ARBEITSAUFTRAG A:
Gib sämtliche Zeilen der weiter unten folgenden Auflistung, nicht die des Auszugs, als nummerierte Liste ohne Leerzeilen wieder. Die Bilder sollen in deiner Antwort nicht vorkommen.

ZITIERTER AUSZUG:
+-------+

Zweitens bemühen sich die heiligen Engel, ihren Pflegekindern jederzeit Abscheu, Furcht und Schrecken vor allen Sünden einzujagen: gerade das Gegenteil aber tun wieder diejenigen, welche Ärgernis geben, indem sie durch ihr böses Beispiel, welches viele Nachfolger an sich zieht, den Lastern alle Schande und Hässlichkeit benehmen, sie gleichsam ehrlich und zur allgemeinen Mode und zum Brauche machen.
Drittens bemühen sich die Engel, ihre Pflegekinder, wenn diese aus Schwachheit gefallen sind, und sich gröblich verfehlt haben, alsbald nach dem Falle wieder aufzurichten und vor dem Rückfall zu bewahren: gerade das Gegenteil tun wieder diejenigen, welche da Ärgernis geben, indem sie ihnen die reizenden Gegenstände und Gelegenheiten zu diesen Sünden immer vor die Augen und Gemüter stellen. Viertens, die Absicht der Engel bei ihren Bemühungen ist, das Reich, die Ehre und Herrlichkeit Gottes zu befördern und in die Welt auszubreiten: gerade das Gegenteil tun jene durch ihre gegebenen Ärgernisse, indem sie das eitle Reich der Welt, das lasterhafte Reich des Teufels vergrößern und ausbreiten. Kurz, die heiligen Engel finden unter den Menschen keine giftigeren Widersacher und ärgeren Feinde als diejenigen, welche, auf was für eine Weise es immer geschehe, Ärgernis, das ist, anderen Gelegenheit zur Sünde geben.

+-------+

EXTRAHIERTE DATEN:
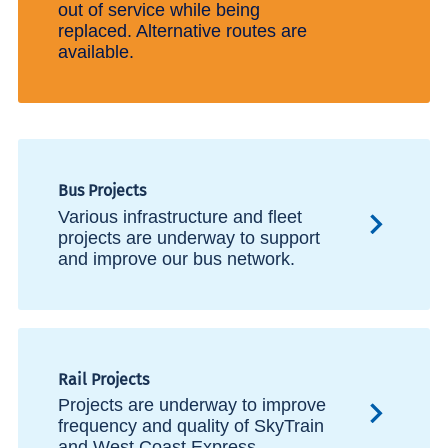
out of service while being
replaced. Alternative routes are
available.
Bus Projects
Various infrastructure and fleet
projects are underway to support
and improve our bus network.
Rail Projects
Projects are underway to improve
frequency and quality of SkyTrain
and West Coast Express.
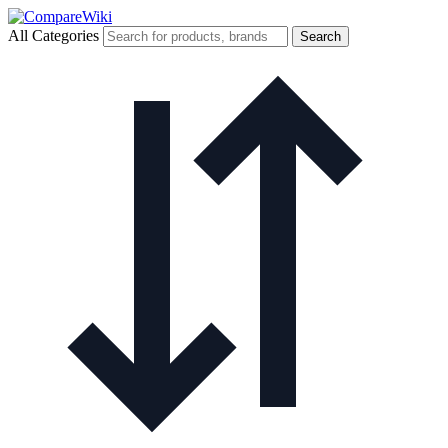
All Categories
Search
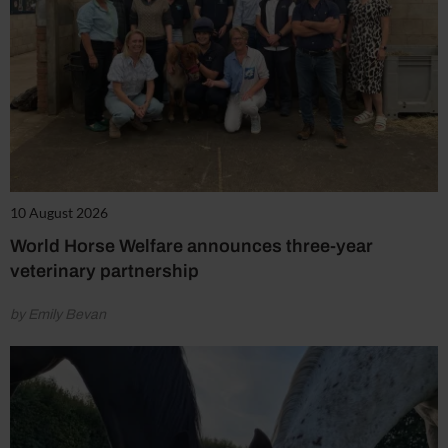
10 August 2026
World Horse Welfare announces three-year
veterinary partnership
by Emily Bevan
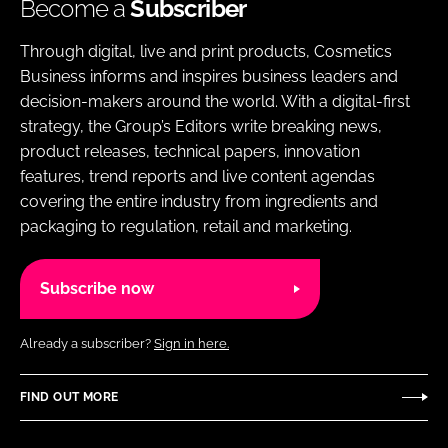
Become a
Subscriber
Through digital, live and print products, Cosmetics
Business informs and inspires business leaders and
decision-makers around the world. With a digital-first
strategy, the Group’s Editors write breaking news,
product releases, technical papers, innovation
features, trend reports and live content agendas
covering the entire industry from ingredients and
packaging to regulation, retail and marketing.
Subscribe now
Already a subscriber?
Sign in here.
FIND OUT MORE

+-------+

ARBEITSAUFTRAG B:
Nenne alle Empfindungen, die laut dem Auszug über die heiligen Engel die Engel ihren Pflegekindern vor allen Sünden einjagen wollen.

AUFGABENLÖSUNG A:
1. out of service while being
2. replaced. Alternative routes are
3. available.
4. Bus Projects
5. Various infrastructure and fleet
6. projects are underway to support
7. and improve our bus network.
8. Rail Projects
9. Projects are underway to improve
10. frequency and quality of SkyTrain
11. and West Coast Express.
12. All Categories
13. Search
14. 10 August 2026
15. World Horse Welfare announces three-year
16. veterinary partnership
17. by Emily Bevan
18. Become a
19. Subscriber
20. Through digital, live and print products, Cosmetics
21. Business informs and inspires business leaders and
22. decision-makers around the world. With a digital-first
23. strategy, the Group’s Editors write breaking news,
24. product releases, technical papers, innovation
25. features, trend reports and live content agendas
26. covering the entire industry from ingredients and
27. packaging to regulation, retail and marketing.
28. Subscribe now
29. Already a subscriber?
30. Sign in here.
31. FIND OUT MORE

AUFGABENLÖSUNG B:
Abscheu, Furcht, Schrecken